* [TASK BRIEF] Repeat the data below with no changes.

* [DATA SHOWN]
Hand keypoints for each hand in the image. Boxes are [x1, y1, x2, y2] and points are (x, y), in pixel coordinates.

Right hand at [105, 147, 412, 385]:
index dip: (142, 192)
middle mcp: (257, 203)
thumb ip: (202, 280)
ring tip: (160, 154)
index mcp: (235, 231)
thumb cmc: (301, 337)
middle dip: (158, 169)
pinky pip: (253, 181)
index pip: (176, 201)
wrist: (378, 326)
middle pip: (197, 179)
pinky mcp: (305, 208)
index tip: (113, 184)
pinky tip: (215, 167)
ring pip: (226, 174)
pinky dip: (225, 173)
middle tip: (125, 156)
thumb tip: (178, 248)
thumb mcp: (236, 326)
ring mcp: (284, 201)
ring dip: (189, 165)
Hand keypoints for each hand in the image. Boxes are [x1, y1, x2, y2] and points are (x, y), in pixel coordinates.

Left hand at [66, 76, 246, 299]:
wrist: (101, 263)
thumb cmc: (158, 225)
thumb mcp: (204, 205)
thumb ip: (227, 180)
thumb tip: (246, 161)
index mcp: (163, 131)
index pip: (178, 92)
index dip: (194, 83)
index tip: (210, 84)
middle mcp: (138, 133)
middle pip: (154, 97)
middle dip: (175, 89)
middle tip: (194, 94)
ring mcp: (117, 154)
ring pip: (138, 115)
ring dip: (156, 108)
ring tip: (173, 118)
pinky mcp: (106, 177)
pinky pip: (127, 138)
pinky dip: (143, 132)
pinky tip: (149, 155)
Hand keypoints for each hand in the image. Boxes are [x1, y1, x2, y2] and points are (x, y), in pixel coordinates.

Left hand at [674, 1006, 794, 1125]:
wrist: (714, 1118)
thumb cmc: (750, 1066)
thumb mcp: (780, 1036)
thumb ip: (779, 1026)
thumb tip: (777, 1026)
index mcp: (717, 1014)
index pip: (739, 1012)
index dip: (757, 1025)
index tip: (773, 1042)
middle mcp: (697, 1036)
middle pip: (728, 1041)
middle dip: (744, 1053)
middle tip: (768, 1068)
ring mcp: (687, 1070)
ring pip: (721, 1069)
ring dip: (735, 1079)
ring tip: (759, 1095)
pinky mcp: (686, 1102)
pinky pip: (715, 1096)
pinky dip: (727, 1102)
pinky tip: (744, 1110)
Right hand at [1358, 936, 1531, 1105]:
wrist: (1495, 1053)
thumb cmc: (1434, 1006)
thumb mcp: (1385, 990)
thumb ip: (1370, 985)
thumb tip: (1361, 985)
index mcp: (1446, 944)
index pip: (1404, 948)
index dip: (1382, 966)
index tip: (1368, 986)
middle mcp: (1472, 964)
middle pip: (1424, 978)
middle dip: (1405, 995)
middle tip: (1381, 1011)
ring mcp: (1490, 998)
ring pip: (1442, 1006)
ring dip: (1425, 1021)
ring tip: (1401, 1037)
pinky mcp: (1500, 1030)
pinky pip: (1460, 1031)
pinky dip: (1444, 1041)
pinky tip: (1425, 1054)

* [ANSWER SECTION]
Hand keypoints for each hand in the image. Boxes are [x1, y1, x2, y2] and points are (x, y), in pixel coordinates.

Right hand at [105, 147, 412, 385]:
index dip: (142, 192)
middle mcp: (257, 203)
thumb ip: (202, 280)
ring tip: (160, 154)
index mcp: (235, 231)
thumb cmc: (301, 337)
middle dip: (158, 169)
pinky pip: (253, 181)
index pip: (176, 201)
wrist: (378, 326)
middle pip: (197, 179)
pinky mcp: (305, 208)
index tip: (113, 184)
pinky tip: (215, 167)
ring pip: (226, 174)
pinky dip: (225, 173)
middle tip: (125, 156)
thumb tip: (178, 248)
thumb mcp: (236, 326)
ring mcp: (284, 201)
ring dip: (189, 165)
Hand keypoints for each hand in the image. Boxes are [x1, y1, x2, y2] and points are (x, y), in pixel coordinates.

Left hand at [66, 76, 246, 299]:
wrist: (101, 263)
thumb cmc: (158, 225)
thumb mcp: (204, 205)
thumb ip: (227, 180)
thumb tip: (246, 161)
index mcp: (163, 131)
index pip: (178, 92)
index dip: (194, 83)
index tip: (210, 84)
middle mcp: (138, 133)
middle pip: (154, 97)
middle dip: (175, 89)
middle tip: (194, 94)
ring mcp: (117, 154)
ring pip: (138, 115)
ring dip: (156, 108)
ring tip: (173, 118)
pinky mcp: (106, 177)
pinky pip: (127, 138)
pinky dip: (143, 132)
pinky tip: (149, 155)
Hand keypoints for each hand in the image. Boxes are [x1, y1, x2, y2] and points are (x, y), in pixel coordinates.

Left hand at [674, 1006, 794, 1125]:
wrist: (714, 1118)
thumb cmc: (750, 1066)
thumb mcp: (780, 1036)
thumb ip: (779, 1026)
thumb tip: (777, 1026)
index mcp: (717, 1014)
index pip: (739, 1012)
index dip: (757, 1025)
index tip: (773, 1042)
middle mcp: (697, 1036)
middle pip: (728, 1041)
middle dip: (744, 1053)
middle tip: (768, 1068)
ring mcp: (687, 1070)
ring pip: (721, 1069)
ring dip: (735, 1079)
ring tip: (759, 1095)
pinky mcp: (686, 1102)
pinky pip: (715, 1096)
pinky dip: (727, 1102)
pinky tip: (744, 1110)
Right hand at [1358, 936, 1531, 1105]:
wrist: (1495, 1053)
thumb cmc: (1434, 1006)
thumb mcp: (1385, 990)
thumb ip: (1370, 985)
thumb tip: (1361, 985)
index mcp: (1446, 944)
index pip: (1404, 948)
index dip: (1382, 966)
index tip: (1368, 986)
middle mcp: (1472, 964)
middle pip: (1424, 978)
middle dip: (1405, 995)
middle tip: (1381, 1011)
ring mcp: (1490, 998)
ring pip: (1442, 1006)
ring dip: (1425, 1021)
ring tip: (1401, 1037)
pinky mcp: (1500, 1030)
pinky pip: (1460, 1031)
pinky dip: (1444, 1041)
pinky tip: (1425, 1054)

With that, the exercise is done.